• **EXERCISE OBJECTIVE**:
Carry on the patent text about electrically and mechanically controlled switching of multi-conductor lines, starting right after its final sentence.

• **PAGE EXCERPT**:

--------------------------------------------------

Accordingly, it is an object of this invention to provide new and
useful apparatus for electrically controlling the switching of
plural-conductor electrical lines.
Another object is to provide such switching in response to an
electrical control signal, in a manner which is particularly simple
and reliable.
A further object is to provide simple mechanical control of said
switching in addition to said electrical control, also in a manner
which is relatively simple and reliable.
Still another object is to provide such a system in which either
mechanical or electrical control of multi-conductor lines may be
exerted by an operator, at his option, and in which the mechanical
arrangement will still be fully operative if the electrical control
arrangements should become inoperative or disconnected.
BRIEF SUMMARY OF THE INVENTION
In its preferred form, these and other features of the invention
are accomplished by providing magnetically-actuatable switch means,
magnet means positioned adjacent the switch means, and
electrically-controllable electromechanical means for controlling
the effect of the magnet means upon the switch means to accomplish
controlled operation of the switch means from a first electrical
state thereof to a second electrical state thereof. Preferably this
is accomplished by utilizing magnetically-operable switches for the
switch means, together with movable means for controlling operation
of said switch means and comprising, for example, either means for
moving one or more permanent magnets with respect to the switch
means, means for moving the switch means with respect to the magnet
or magnets, or means for moving a magnet shielding arrangement
interposed between the magnet means and the switch means; the
electrically-operable electromechanical means, which may comprise a
solenoid device, is then preferably utilized to control the
positioning of the movable means to effect the desired control of
the states of the switch means.

--------------------------------------------------

• **RECORDED INFORMATION**:
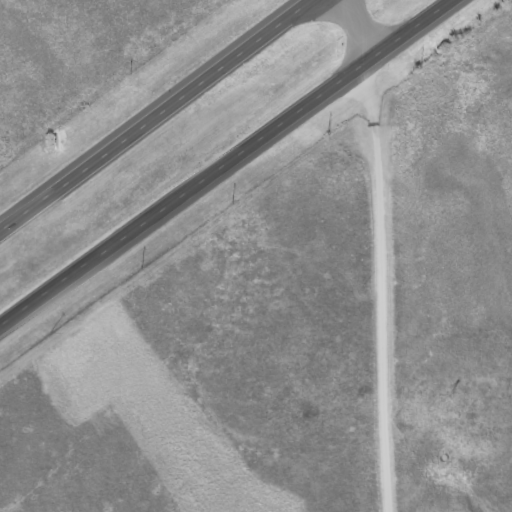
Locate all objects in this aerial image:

--------------------------------------------------

• **RESULT**:
Preferably the foregoing arrangement is utilized in combination
with manually-operable mechanical means for also controlling the
operation of the switch means, preferably by acting upon the same
movable means as does the electromechanical means although this is
unnecessary in itself. Preferably the mechanical means for
controlling the switches is in the form of a pushbutton or the like
available at the front of the equipment, which need merely be
manually pressed or otherwise moved to accomplish the desired
switch operation. In a preferred form, the switch control
arrangement is provided with a latching system which causes it to
move to, and remain at, one of two stable switch-controlling
positions in response to either the electrical control or the
mechanical control, and to return to the other stable
switch-controlling position only upon the subsequent operation of
either the mechanical control or the electrical control. Thus, when
both types of controls are operating properly, either may be
utilized to operate the switch means to either desired state
thereof, and if the electrical control means is inoperable for any
reason, the mechanical means can be used as a backup under such
conditions.
BRIEF DESCRIPTION OF FIGURES
These and other objects and features of the invention will be more
readily understood from a consideration of the following
description, taken in conjunction with the accompanying figures, in
which:
FIG. 1 is a schematic diagram of one system to which the invention
is applicable;
FIG. 2 is a perspective view, partly broken away, showing the
exterior of one embodiment of the invention;
FIG. 3 is a front view of the front of one of the modules of FIG.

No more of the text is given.